### [The problem]
Beneath this instruction is a listing. Transcribe from it only the stretch from the line with "right elbow: (584, 1625, -6)" through the line with "right shoulder: (833, 1367, 5)", both end lines included, exactly as written.

### [Input for this task]
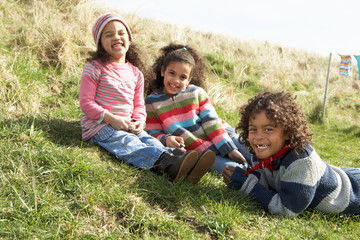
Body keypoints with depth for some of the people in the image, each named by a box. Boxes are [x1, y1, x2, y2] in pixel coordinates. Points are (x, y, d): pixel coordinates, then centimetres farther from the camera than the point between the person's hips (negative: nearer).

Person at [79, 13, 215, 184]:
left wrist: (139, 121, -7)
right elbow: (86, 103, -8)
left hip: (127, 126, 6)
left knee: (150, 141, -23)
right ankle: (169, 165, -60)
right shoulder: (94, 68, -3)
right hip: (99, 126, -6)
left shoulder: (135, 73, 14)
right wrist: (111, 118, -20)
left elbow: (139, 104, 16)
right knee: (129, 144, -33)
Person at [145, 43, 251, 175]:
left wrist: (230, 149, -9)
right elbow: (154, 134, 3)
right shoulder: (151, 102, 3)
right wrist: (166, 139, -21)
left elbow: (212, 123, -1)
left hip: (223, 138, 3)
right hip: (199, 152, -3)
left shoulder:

--

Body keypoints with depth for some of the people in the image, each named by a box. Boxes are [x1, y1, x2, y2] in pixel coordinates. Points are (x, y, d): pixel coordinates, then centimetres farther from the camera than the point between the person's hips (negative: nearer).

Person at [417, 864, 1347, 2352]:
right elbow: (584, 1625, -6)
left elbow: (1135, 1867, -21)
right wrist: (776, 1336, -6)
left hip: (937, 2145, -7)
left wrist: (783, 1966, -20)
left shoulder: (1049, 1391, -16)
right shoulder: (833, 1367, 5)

### [Result]
right elbow: (584, 1625, -6)
left elbow: (1135, 1867, -21)
right wrist: (776, 1336, -6)
left hip: (937, 2145, -7)
left wrist: (783, 1966, -20)
left shoulder: (1049, 1391, -16)
right shoulder: (833, 1367, 5)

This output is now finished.